----- Trecho apresentado

Criado em 2009, o blog Livros de Humanas reunia mais de 2 mil
títulos acadêmicos para download gratuito. O site foi retirado do ar no fim de
maio, devido a uma ação judicial movida pela Associação Brasileira de Direitos
Reprográficos (ABDR), entidade que representa dezenas de editoras do país. No
texto abaixo, escritores e acadêmicos defendem o blog. Leia mais sobre a
polêmica no post abaixo.
*Por
Alexandre Nodari, Eduardo Sterzi, Eduardo Viveiros de Castro, Idelber Avelar,
Pablo Ortellado, Ricardo Lísias e Veronica Stigger
A liberdade de expressão
moderna é indissociável da invenção da imprensa, ou seja, da possibilidade de
reproduzir mecanicamente discursos e imagens, fazendo-os circular e durar para
além daquele que os concebeu. A própria formação da esfera pública, bem como do
ambiente de debate científico e universitário, está umbilicalmente conectada à
generalização do acesso aos bens culturais. Sem a disseminação da diversidade e
do confronto de opiniões e de teorias, a liberdade de expressão perde seu sopro
vital e se torna mero diálogo de surdos, quando não monólogo dos poderosos.
A internet eleva ao máximo o
potencial democrático da circulação do pensamento. E coloca, no centro do
debate contemporâneo, o conflito entre uma visão formal-patrimonialista e outra
material-comunitária da liberdade de expressão. Tal cisão, bem real, pareceria
manifestar-se no conflito entre direitos autorais e direito de acesso. Estes
não são, porém, necessariamente antagônicos, pois o prestígio moral e econômico
de um autor ou de uma obra está, em última análise, ligado à sua visibilidade.
São incontáveis os exemplos de escritores e editoras que não só se tornaram
mais conhecidos, como tiveram um incremento na venda de suas obras depois que
estas apareceram para download. O público que baixa livros é o mesmo que os
compra.

----------
----- Material fornecido

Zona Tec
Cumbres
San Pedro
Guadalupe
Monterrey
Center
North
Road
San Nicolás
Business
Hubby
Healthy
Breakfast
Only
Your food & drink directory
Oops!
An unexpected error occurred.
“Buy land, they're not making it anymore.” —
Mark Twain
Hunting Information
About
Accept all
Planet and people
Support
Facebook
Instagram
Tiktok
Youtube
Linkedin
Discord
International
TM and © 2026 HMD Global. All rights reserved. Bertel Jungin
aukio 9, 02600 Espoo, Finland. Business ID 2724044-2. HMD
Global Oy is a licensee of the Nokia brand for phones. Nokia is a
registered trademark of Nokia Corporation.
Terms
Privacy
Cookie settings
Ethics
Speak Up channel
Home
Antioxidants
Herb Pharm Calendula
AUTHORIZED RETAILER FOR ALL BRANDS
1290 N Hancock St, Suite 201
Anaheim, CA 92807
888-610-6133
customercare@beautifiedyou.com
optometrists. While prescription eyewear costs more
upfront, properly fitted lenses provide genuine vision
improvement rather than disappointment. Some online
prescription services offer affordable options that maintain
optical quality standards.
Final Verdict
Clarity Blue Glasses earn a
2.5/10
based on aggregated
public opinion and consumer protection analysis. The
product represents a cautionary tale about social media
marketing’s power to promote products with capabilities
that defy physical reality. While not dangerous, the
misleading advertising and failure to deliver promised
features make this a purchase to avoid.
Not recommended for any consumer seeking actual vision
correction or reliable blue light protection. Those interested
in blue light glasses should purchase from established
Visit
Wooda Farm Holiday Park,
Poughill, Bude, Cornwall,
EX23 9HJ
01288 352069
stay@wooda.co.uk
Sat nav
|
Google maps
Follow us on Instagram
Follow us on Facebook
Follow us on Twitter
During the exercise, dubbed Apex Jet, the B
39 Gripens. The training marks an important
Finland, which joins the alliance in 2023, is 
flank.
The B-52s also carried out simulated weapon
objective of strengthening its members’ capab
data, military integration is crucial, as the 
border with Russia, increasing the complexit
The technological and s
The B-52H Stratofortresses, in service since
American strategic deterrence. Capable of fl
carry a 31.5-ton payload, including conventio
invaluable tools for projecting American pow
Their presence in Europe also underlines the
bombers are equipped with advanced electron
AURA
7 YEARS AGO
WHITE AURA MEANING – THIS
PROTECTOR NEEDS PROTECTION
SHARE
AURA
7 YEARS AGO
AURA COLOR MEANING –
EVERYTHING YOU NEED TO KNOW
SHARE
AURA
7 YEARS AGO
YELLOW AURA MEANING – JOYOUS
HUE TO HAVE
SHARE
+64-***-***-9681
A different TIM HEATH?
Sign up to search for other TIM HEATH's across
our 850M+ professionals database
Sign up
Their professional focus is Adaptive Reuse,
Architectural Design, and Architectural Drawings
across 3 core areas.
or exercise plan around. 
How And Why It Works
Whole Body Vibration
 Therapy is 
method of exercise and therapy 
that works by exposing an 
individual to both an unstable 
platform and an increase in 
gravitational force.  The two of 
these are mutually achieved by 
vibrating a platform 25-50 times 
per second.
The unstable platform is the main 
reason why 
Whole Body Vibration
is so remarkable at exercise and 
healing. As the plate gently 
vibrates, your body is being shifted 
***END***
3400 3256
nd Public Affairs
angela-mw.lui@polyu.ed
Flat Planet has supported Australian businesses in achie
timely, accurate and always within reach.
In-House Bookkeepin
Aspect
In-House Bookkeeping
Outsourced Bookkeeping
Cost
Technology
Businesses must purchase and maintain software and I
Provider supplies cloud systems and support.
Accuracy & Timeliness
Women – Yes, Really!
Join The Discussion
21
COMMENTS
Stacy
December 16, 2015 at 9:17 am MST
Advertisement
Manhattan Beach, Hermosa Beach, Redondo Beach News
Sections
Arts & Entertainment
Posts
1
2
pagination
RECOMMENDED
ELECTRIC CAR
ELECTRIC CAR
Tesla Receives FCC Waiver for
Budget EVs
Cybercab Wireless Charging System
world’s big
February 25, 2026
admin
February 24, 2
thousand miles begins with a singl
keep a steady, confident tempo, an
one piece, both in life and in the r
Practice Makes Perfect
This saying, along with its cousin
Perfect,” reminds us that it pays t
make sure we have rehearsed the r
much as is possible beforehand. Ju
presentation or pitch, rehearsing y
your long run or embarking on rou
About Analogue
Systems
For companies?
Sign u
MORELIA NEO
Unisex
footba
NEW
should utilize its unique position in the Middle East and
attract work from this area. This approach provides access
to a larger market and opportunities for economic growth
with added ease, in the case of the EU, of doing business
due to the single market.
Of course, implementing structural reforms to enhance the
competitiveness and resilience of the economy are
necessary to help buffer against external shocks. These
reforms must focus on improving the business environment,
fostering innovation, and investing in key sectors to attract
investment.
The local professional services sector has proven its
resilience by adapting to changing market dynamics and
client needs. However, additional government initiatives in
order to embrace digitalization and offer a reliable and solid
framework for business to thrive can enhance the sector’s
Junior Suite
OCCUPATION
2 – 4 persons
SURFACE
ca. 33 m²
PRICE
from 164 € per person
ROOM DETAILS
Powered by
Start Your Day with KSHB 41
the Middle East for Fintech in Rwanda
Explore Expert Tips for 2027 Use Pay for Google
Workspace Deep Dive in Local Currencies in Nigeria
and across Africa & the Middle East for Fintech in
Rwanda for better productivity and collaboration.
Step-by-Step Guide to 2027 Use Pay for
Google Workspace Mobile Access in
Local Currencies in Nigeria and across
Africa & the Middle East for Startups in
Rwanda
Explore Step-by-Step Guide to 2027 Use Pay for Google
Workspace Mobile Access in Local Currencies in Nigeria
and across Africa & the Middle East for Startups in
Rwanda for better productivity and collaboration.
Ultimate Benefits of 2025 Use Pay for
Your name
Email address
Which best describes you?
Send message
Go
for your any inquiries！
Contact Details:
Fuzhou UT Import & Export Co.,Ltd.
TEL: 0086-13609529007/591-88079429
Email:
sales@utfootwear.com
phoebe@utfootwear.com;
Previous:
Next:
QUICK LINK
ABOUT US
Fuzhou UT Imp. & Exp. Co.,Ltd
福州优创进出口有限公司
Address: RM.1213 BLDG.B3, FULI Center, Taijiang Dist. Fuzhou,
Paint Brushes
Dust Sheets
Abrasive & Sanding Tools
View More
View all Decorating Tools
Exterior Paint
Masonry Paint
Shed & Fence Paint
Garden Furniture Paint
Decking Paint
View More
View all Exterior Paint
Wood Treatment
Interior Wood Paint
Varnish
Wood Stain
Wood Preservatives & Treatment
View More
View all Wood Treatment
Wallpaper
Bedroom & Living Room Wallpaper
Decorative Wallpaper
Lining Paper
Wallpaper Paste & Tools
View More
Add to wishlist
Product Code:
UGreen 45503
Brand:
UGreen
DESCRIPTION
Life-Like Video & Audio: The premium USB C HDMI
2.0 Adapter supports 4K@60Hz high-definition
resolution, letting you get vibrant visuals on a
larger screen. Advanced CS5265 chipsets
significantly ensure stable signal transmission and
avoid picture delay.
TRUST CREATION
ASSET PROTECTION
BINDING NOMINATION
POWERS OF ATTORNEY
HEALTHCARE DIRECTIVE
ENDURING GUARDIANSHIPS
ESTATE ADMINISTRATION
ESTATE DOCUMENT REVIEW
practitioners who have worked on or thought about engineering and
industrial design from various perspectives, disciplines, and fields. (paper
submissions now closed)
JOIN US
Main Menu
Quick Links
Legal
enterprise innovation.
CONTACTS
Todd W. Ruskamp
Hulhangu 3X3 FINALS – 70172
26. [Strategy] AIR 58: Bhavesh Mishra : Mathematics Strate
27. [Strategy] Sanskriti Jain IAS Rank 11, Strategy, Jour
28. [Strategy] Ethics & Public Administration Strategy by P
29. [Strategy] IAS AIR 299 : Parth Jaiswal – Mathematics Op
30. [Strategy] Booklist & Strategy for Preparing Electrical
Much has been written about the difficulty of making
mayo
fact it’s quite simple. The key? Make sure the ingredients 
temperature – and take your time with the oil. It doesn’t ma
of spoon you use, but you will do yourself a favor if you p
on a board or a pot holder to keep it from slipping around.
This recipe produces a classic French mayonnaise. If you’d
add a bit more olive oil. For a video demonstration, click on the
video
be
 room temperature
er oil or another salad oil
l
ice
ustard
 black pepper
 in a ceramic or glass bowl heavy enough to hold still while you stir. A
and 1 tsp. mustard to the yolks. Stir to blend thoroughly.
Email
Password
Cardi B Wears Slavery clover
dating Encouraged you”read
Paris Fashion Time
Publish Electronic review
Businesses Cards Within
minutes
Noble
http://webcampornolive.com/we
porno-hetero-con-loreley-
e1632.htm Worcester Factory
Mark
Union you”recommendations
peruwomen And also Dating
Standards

----------

### Atividades
A – Transcreva do trecho sobre o blog Livros de Humanas a parte que começa em "A internet eleva" e termina em "à sua visibilidade.".
B – De acordo com o trecho sobre o blog Livros de Humanas, quantos títulos acadêmicos o blog reunia para download gratuito?
C – Liste todas as pessoas que o trecho sobre o blog Livros de Humanas apresenta como autoras do texto em defesa do blog.

### Respostas
A –
A internet eleva ao máximo o
potencial democrático da circulação do pensamento. E coloca, no centro do
debate contemporâneo, o conflito entre uma visão formal-patrimonialista e outra
material-comunitária da liberdade de expressão. Tal cisão, bem real, pareceria
manifestar-se no conflito entre direitos autorais e direito de acesso. Estes
não são, porém, necessariamente antagônicos, pois o prestígio moral e econômico
de um autor ou de uma obra está, em última análise, ligado à sua visibilidade.

B – Mais de 2 mil títulos acadêmicos.

C – Alexandre Nodari, Eduardo Sterzi, Eduardo Viveiros de Castro, Idelber Avelar, Pablo Ortellado, Ricardo Lísias e Veronica Stigger.